As the leaves change color and the temperature drops, nothing beats cozying up inside with a good book on a chilly fall day. Not sure which books should be on your reading list, Sahelis? From bestsellers now available in paperback to brand new releases from our favorite authors, check out our picks of books not to be missed this season!
My Name is Red by Orhan Pamuk
From one of the most acclaimed Turkish novelists of our time, this 2002 bestseller is set to be re-released on November 2 with a new introduction from the author. Set in 16th-century Istanbul Pamuk beautifully tells a story that is part-murder-mystery, part-love-story. Pamuk guides the reader through the lavish world of 16th-century Istanbul with lush prose and vivid descriptions.
Fireflies in the Mist by Qurratulain Hyder
Hailed as “one of the most important Indian voices of the 20th century” by Amitav Ghosh, Qurratulain Hyder brings to life the tumult and chaos of contemporary Bengal in this vastly rich novel. She explores the violence and chaos that accompanied the transformation of Dhaka from a British-ruled Indian city to capital to an independent Bangladesh, and does so with an understated elegance and clarity.
Difficulty of Being Good by Gurcharan Das
Combining the depth of personal reflection with lessons from the epic of the Mahabharat, Gurcharan Das explores the elusive notion of dharma, what he simply terms as doing the right thing.
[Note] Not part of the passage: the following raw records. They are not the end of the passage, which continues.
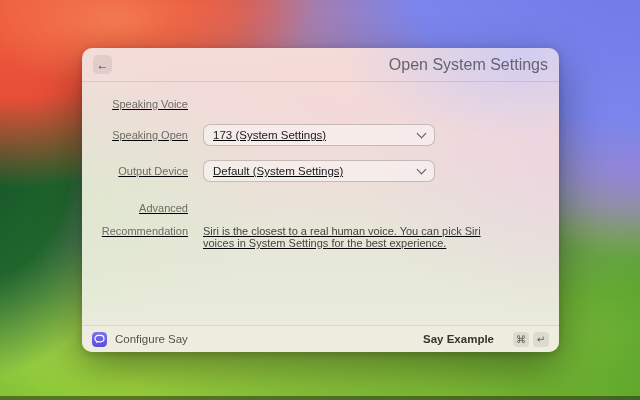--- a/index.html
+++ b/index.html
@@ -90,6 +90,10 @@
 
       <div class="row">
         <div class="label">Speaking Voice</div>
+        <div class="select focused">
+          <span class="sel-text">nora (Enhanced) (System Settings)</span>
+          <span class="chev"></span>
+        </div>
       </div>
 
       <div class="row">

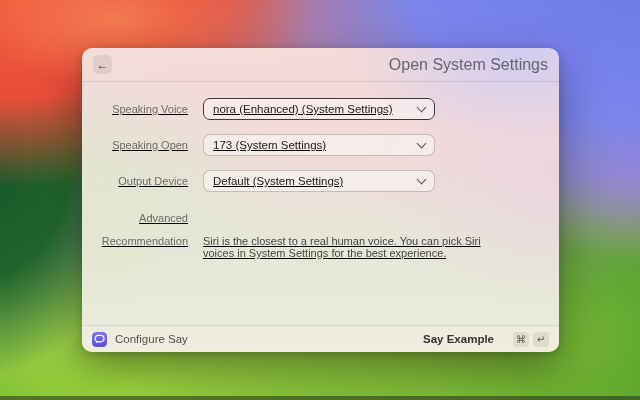--- a/index.html
+++ b/index.html
@@ -97,7 +97,7 @@
       </div>
 
       <div class="row">
-        <div class="label">Speaking Open</div>
+        <div class="label">Speaking Rate</div>
         <div class="select">
           <span class="sel-text">173 (System Settings)</span>
           <span class="chev"></span>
Das explores the variety of perspectives in the Mahabharata and compares the successes and failures of its many characters to highly visible players in the world of economics, business, and politics. Connecting the timeless epic to the complexities of contemporary society, Das depicts a search for the meaning of dharma that is simultaneously intellectual and emotional.
The Immortals by Amit Chaudhri
Another bestseller makes its way to paperback with Amit Chaudhri’s The Immortals. The story of a highly regarded voice teacher and his sixteen-year-old student in 1980s Bombay is the center of Chaudhri’s portrait of the chaotic passion that characterizes the infamous Indian city. With wit and winks to the reader, Chaudhri manages to bring to life the conflict of old confronting the new in this erudite and luminous story.
Luka and the Fire of Life by Salman Rushdie
Rushdie follows up the successful fantasy novel Haroun and the Sea of Stories with the story of Haroun’s younger brother, Luka. Dedicated to his son, the target audience for the novel may be younger than Rushdie’s usual readers, but the imagination behind this story is worth reading at any age. Older readers will relish the entertaining wordplay as well as the more subtle in-jokes and wry humor.